> What to work on
Range to repeat from the listing below: the line containing "ring pip: (133, 144)" down to the line containing "thumb cmc: (196, 137)", both included. Copy it exactly, pictures excluded, and add nothing else.

> Data for review
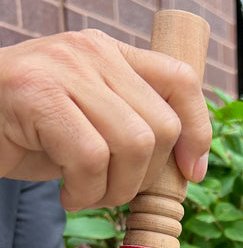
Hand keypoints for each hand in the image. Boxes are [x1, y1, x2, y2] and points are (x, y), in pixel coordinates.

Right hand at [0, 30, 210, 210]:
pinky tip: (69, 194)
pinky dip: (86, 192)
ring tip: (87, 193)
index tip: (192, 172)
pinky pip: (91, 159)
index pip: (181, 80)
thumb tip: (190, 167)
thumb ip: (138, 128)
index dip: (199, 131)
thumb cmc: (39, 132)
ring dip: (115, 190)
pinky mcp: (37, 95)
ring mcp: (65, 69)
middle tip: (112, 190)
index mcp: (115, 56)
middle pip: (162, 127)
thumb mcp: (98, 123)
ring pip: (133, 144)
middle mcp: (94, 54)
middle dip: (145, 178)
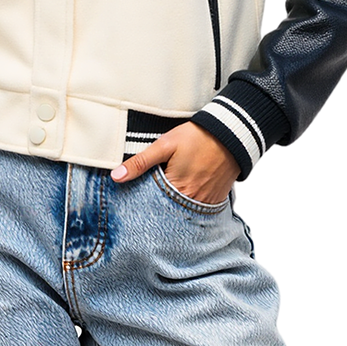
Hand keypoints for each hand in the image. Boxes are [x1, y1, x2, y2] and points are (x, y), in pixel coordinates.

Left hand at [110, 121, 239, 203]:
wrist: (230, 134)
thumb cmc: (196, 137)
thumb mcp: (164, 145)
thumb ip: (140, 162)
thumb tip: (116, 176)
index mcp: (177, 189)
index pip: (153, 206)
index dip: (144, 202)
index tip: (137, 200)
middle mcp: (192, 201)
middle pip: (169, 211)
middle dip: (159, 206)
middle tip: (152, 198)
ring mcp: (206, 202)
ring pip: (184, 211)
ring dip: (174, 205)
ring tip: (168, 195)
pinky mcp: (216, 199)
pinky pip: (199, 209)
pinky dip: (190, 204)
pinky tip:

> Solution to the problem
ring pip: (133, 144)
middle mcp: (94, 54)
middle dip: (145, 178)
Hand keypoints for each hand in the image. Boxes are [x1, y1, x2, y2] and points are (x, y), in pixel coordinates.

Left hand at [110, 121, 239, 203]:
wrist: (230, 134)
thumb cmc: (196, 137)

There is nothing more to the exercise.